In an editorial for Rewire News, Hollis Phelps decries the sentiment that white evangelicals have lost their moral grounding since the election of Donald Trump.
They haven’t lost their sense of morality, Phelps argues, because they didn’t have any to begin with.
Such charges of hypocrisy against evangelical supporters is as old as Trump’s campaign, and by now has become a standard feature of the discourse. Unfortunately, such criticisms are, for the most part, painfully anemic.
To begin with, such criticisms often assume that white evangelicalism in the United States has somehow devolved from a once salutary moral vision to brute political opportunism. Or, as Paul Robeson Ford recently argued, evangelicals have lost their “moral standing” with the broader culture.
Such “moral standing,” however, has always been more of a political self-designation, designed to implement conservative, often racist and/or discriminatory, policies under the guise of religious convictions. Although abortion and, now, LGBTQ rights serve as its contemporary calling card, the religious right in the United States, as some have argued, has its origins in racial segregation, particularly the establishment of private Christian schools as a work-around to the desegregation policies that emerged out of Brown v Board of Education. Given this history, it’s not surprising that those on the religious right would continue to support a president that is, by most sane accounts, a racist himself.
This is standard knowledge for anyone who’s followed the Religious Right for decades… but not the Religious Right itself, which seems to have a conveniently forgetful memory.
If anything, the election — and continued support — of Trump reveals the group’s true colors, concealed for years under layers of flowery religious language and clever marketing. It’s like they knew the public would reject them if they ever found out the Christian Right’s actual values — “values” that now include cruel family separation, blatant racist fearmongering, and repeated sexual harassment.
Moreover, if the religious right does consider itself to have some “moral standing,” it’s largely out of touch with majority opinion. Fifty-eight percent of Americans support abortion rights, and over 60% support gay marriage. Evangelicals don’t have much “moral standing” with most — and, in fact, they never did. Contemporary evangelicalism in the United States projects its “morality” onto culture at large, and the media often buy it with little hesitation. It’s difficult to assume that they are acting in good faith, though, and in this sense they mirror the president.

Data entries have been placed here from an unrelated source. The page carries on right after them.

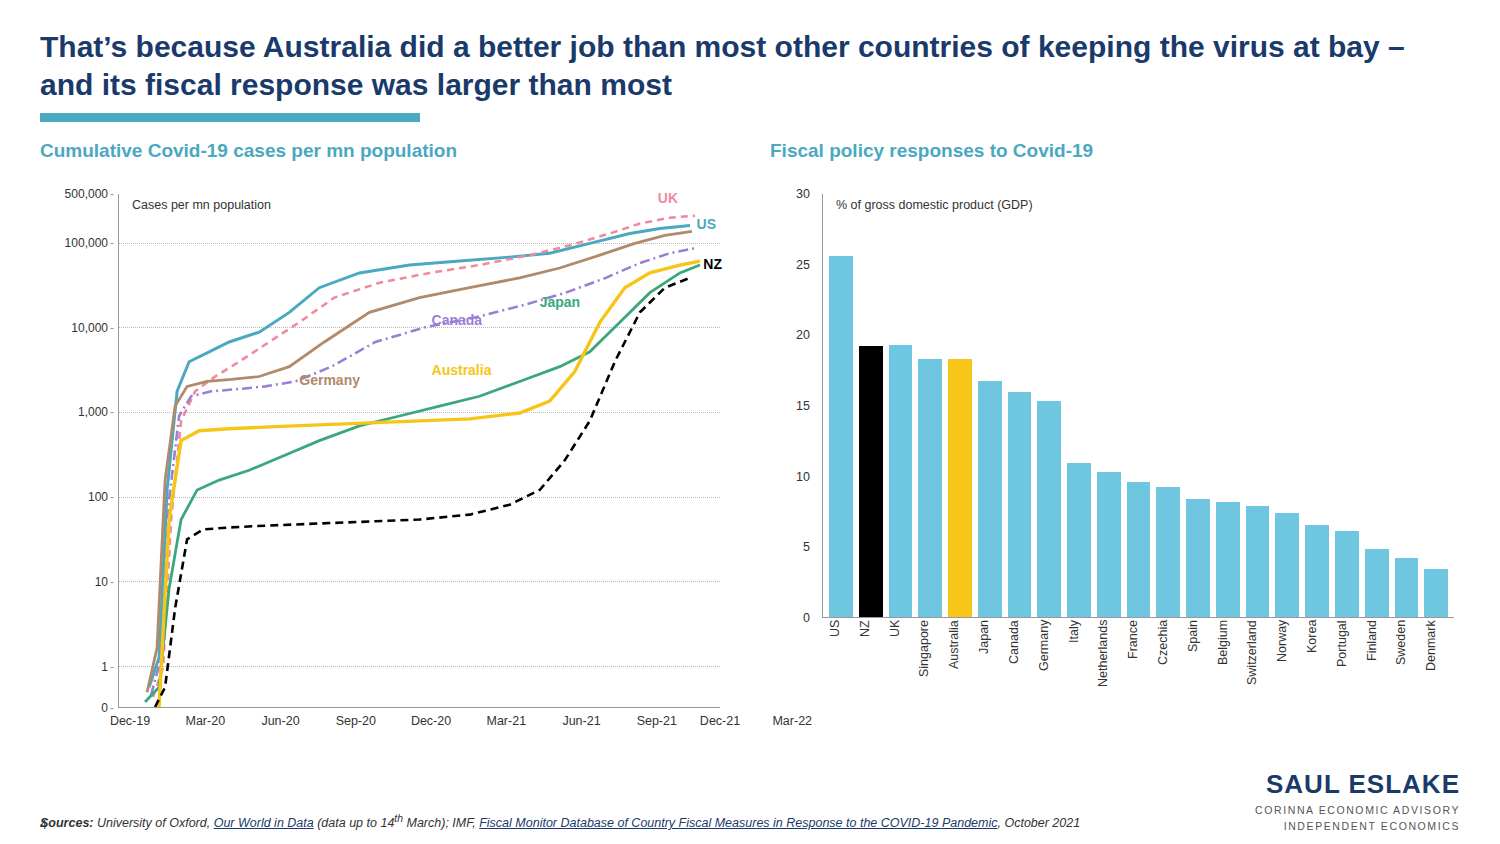That’s because Australia did a better job than most other countries of keeping the virus at bay – and its fiscal response was larger than most
Cumulative Covid-19 cases per mn population
Cases per mn population
500,000 100,000 10,000 1,000 100 10 1 0
UK US NZ Canada Japan Germany Australia
Dec-19 Mar-20 Jun-20 Sep-20 Dec-20 Mar-21 Jun-21 Sep-21 Dec-21 Mar-22
Fiscal policy responses to Covid-19
% of gross domestic product (GDP)
30 25 20 15 10 5 0
US
NZ
UK
Singapore
Australia
Japan
Canada
Germany
Italy
Netherlands
France
Czechia
Spain
Belgium
Switzerland
Norway
Korea
Portugal
Finland
Sweden
Denmark
4
Sources: University of Oxford, Our World in Data (data up to 14th March); IMF, Fiscal Monitor Database of Country Fiscal Measures in Response to the COVID-19 Pandemic, October 2021
SAUL ESLAKE
CORINNA ECONOMIC ADVISORY
INDEPENDENT ECONOMICS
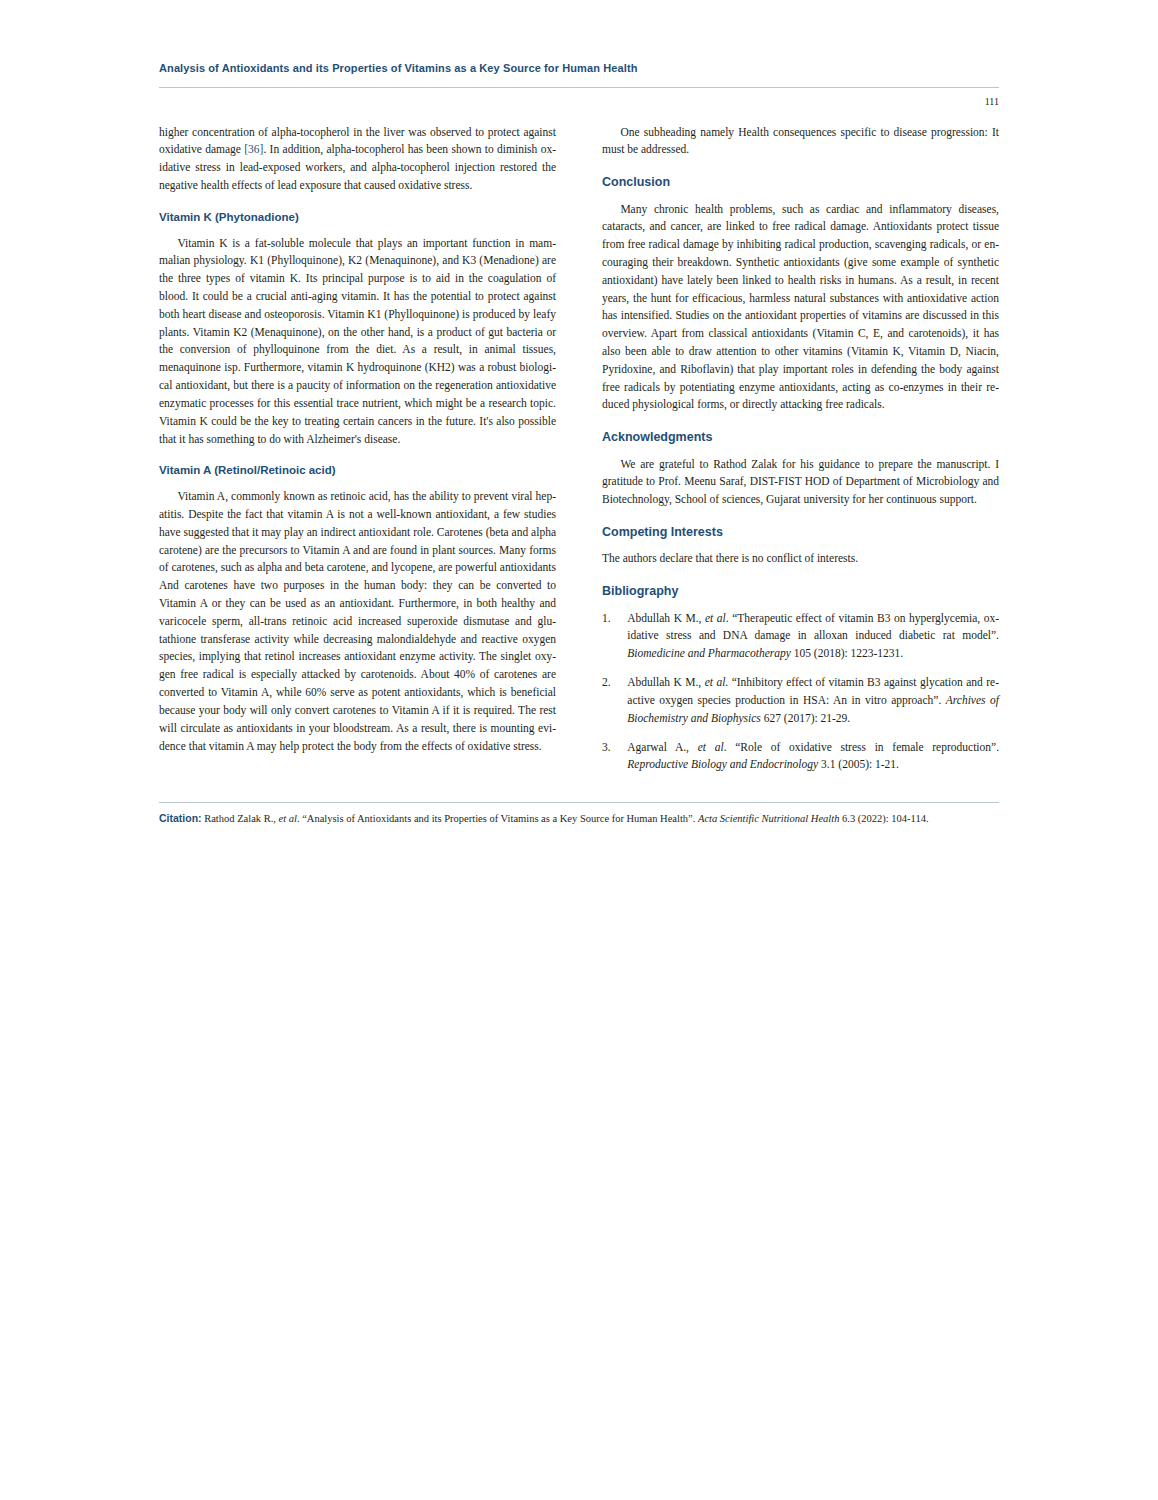Analysis of Antioxidants and its Properties of Vitamins as a Key Source for Human Health
111
higher concentration of alpha-tocopherol in the liver was observed to protect against oxidative damage [36]. In addition, alpha-tocopherol has been shown to diminish oxidative stress in lead-exposed workers, and alpha-tocopherol injection restored the negative health effects of lead exposure that caused oxidative stress.
Vitamin K (Phytonadione)
Vitamin K is a fat-soluble molecule that plays an important function in mammalian physiology. K1 (Phylloquinone), K2 (Menaquinone), and K3 (Menadione) are the three types of vitamin K. Its principal purpose is to aid in the coagulation of blood. It could be a crucial anti-aging vitamin. It has the potential to protect against both heart disease and osteoporosis. Vitamin K1 (Phylloquinone) is produced by leafy plants. Vitamin K2 (Menaquinone), on the other hand, is a product of gut bacteria or the conversion of phylloquinone from the diet. As a result, in animal tissues, menaquinone isp. Furthermore, vitamin K hydroquinone (KH2) was a robust biological antioxidant, but there is a paucity of information on the regeneration antioxidative enzymatic processes for this essential trace nutrient, which might be a research topic. Vitamin K could be the key to treating certain cancers in the future. It's also possible that it has something to do with Alzheimer's disease.
Vitamin A (Retinol/Retinoic acid)
Vitamin A, commonly known as retinoic acid, has the ability to prevent viral hepatitis. Despite the fact that vitamin A is not a well-known antioxidant, a few studies have suggested that it may play an indirect antioxidant role. Carotenes (beta and alpha carotene) are the precursors to Vitamin A and are found in plant sources. Many forms of carotenes, such as alpha and beta carotene, and lycopene, are powerful antioxidants And carotenes have two purposes in the human body: they can be converted to Vitamin A or they can be used as an antioxidant. Furthermore, in both healthy and varicocele sperm, all-trans retinoic acid increased superoxide dismutase and glutathione transferase activity while decreasing malondialdehyde and reactive oxygen species, implying that retinol increases antioxidant enzyme activity. The singlet oxygen free radical is especially attacked by carotenoids. About 40% of carotenes are converted to Vitamin A, while 60% serve as potent antioxidants, which is beneficial because your body will only convert carotenes to Vitamin A if it is required. The rest will circulate as antioxidants in your bloodstream. As a result, there is mounting evidence that vitamin A may help protect the body from the effects of oxidative stress.
One subheading namely Health consequences specific to disease progression: It must be addressed.
Conclusion
Many chronic health problems, such as cardiac and inflammatory diseases, cataracts, and cancer, are linked to free radical damage. Antioxidants protect tissue from free radical damage by inhibiting radical production, scavenging radicals, or encouraging their breakdown. Synthetic antioxidants (give some example of synthetic antioxidant) have lately been linked to health risks in humans. As a result, in recent years, the hunt for efficacious, harmless natural substances with antioxidative action has intensified. Studies on the antioxidant properties of vitamins are discussed in this overview. Apart from classical antioxidants (Vitamin C, E, and carotenoids), it has also been able to draw attention to other vitamins (Vitamin K, Vitamin D, Niacin, Pyridoxine, and Riboflavin) that play important roles in defending the body against free radicals by potentiating enzyme antioxidants, acting as co-enzymes in their reduced physiological forms, or directly attacking free radicals.
Acknowledgments
We are grateful to Rathod Zalak for his guidance to prepare the manuscript. I gratitude to Prof. Meenu Saraf, DIST-FIST HOD of Department of Microbiology and Biotechnology, School of sciences, Gujarat university for her continuous support.
Competing Interests
The authors declare that there is no conflict of interests.
Bibliography
Abdullah K M., et al. “Therapeutic effect of vitamin B3 on hyperglycemia, oxidative stress and DNA damage in alloxan induced diabetic rat model”. Biomedicine and Pharmacotherapy 105 (2018): 1223-1231.
Abdullah K M., et al. “Inhibitory effect of vitamin B3 against glycation and reactive oxygen species production in HSA: An in vitro approach”. Archives of Biochemistry and Biophysics 627 (2017): 21-29.
Agarwal A., et al. “Role of oxidative stress in female reproduction”. Reproductive Biology and Endocrinology 3.1 (2005): 1-21.
Citation: Rathod Zalak R., et al. “Analysis of Antioxidants and its Properties of Vitamins as a Key Source for Human Health”. Acta Scientific Nutritional Health 6.3 (2022): 104-114.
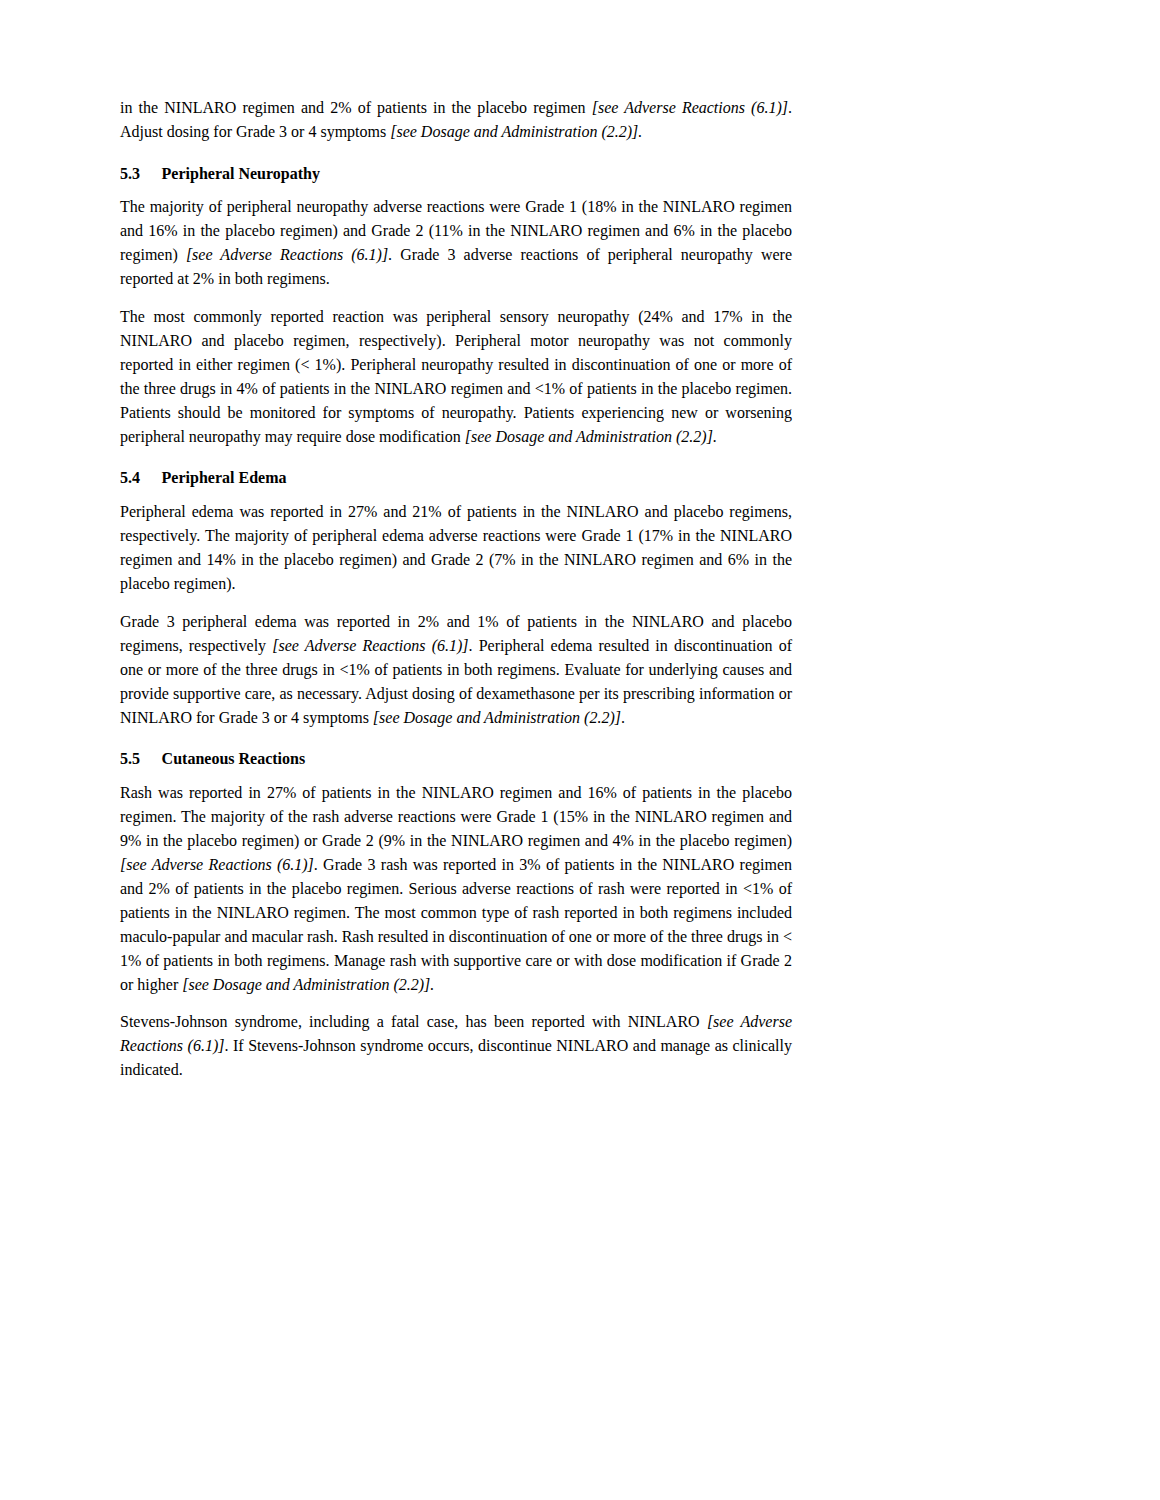in the NINLARO regimen and 2% of patients in the placebo regimen [see Adverse Reactions (6.1)]. Adjust dosing for Grade 3 or 4 symptoms [see Dosage and Administration (2.2)].
5.3 Peripheral Neuropathy
The majority of peripheral neuropathy adverse reactions were Grade 1 (18% in the NINLARO regimen and 16% in the placebo regimen) and Grade 2 (11% in the NINLARO regimen and 6% in the placebo regimen) [see Adverse Reactions (6.1)]. Grade 3 adverse reactions of peripheral neuropathy were reported at 2% in both regimens.
The most commonly reported reaction was peripheral sensory neuropathy (24% and 17% in the NINLARO and placebo regimen, respectively). Peripheral motor neuropathy was not commonly reported in either regimen (< 1%). Peripheral neuropathy resulted in discontinuation of one or more of the three drugs in 4% of patients in the NINLARO regimen and <1% of patients in the placebo regimen. Patients should be monitored for symptoms of neuropathy. Patients experiencing new or worsening peripheral neuropathy may require dose modification [see Dosage and Administration (2.2)].
5.4 Peripheral Edema
Peripheral edema was reported in 27% and 21% of patients in the NINLARO and placebo regimens, respectively. The majority of peripheral edema adverse reactions were Grade 1 (17% in the NINLARO regimen and 14% in the placebo regimen) and Grade 2 (7% in the NINLARO regimen and 6% in the placebo regimen).
Grade 3 peripheral edema was reported in 2% and 1% of patients in the NINLARO and placebo regimens, respectively [see Adverse Reactions (6.1)]. Peripheral edema resulted in discontinuation of one or more of the three drugs in <1% of patients in both regimens. Evaluate for underlying causes and provide supportive care, as necessary. Adjust dosing of dexamethasone per its prescribing information or NINLARO for Grade 3 or 4 symptoms [see Dosage and Administration (2.2)].
5.5 Cutaneous Reactions
Rash was reported in 27% of patients in the NINLARO regimen and 16% of patients in the placebo regimen. The majority of the rash adverse reactions were Grade 1 (15% in the NINLARO regimen and 9% in the placebo regimen) or Grade 2 (9% in the NINLARO regimen and 4% in the placebo regimen) [see Adverse Reactions (6.1)]. Grade 3 rash was reported in 3% of patients in the NINLARO regimen and 2% of patients in the placebo regimen. Serious adverse reactions of rash were reported in <1% of patients in the NINLARO regimen. The most common type of rash reported in both regimens included maculo-papular and macular rash. Rash resulted in discontinuation of one or more of the three drugs in < 1% of patients in both regimens. Manage rash with supportive care or with dose modification if Grade 2 or higher [see Dosage and Administration (2.2)].
Stevens-Johnson syndrome, including a fatal case, has been reported with NINLARO [see Adverse Reactions (6.1)]. If Stevens-Johnson syndrome occurs, discontinue NINLARO and manage as clinically indicated.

Phelps offers two suggestions after explaining all this:
… First, we should drop all criticism of evangelicals as hypocritical, as somehow out of step with otherwise stated ideals. Such ideals remain too abstract for the sake of criticism and, if we cut past the lofty religious rhetoric, we’ll find that contemporary evangelicalism is simply what it is. There’s no depth behind their political activism and posturing, for these simply constitute evangelicalism in its contemporary form. It’s their religion.
Second, those on the so-called Christian left would do well to acknowledge that evangelicalism is Christianity too. That may make many uncomfortable, but let’s face it: Christianity, in its 2000-year history, has driven empire, colonialism, racism, xenophobia, sexism, homophobia, and the like — and whole swaths of peoples and territories have been and continue to be subject to this brutal regime. Maybe it’s time for liberal Christians to revisit Eduardo Galeano’s Open Veins of Latin America, as a start.
In my opinion, a requirement for any sort of moral standing is a willingness to acknowledge your religion’s tragic history. Writing off the slave owners, rapists, and murderous crusaders as “untrue” Christians is intellectually dishonest, no matter how many Christians disapprove of their actions today.
The Christian label may tell us something about a person’s beliefs, but good character is something that must speak for itself.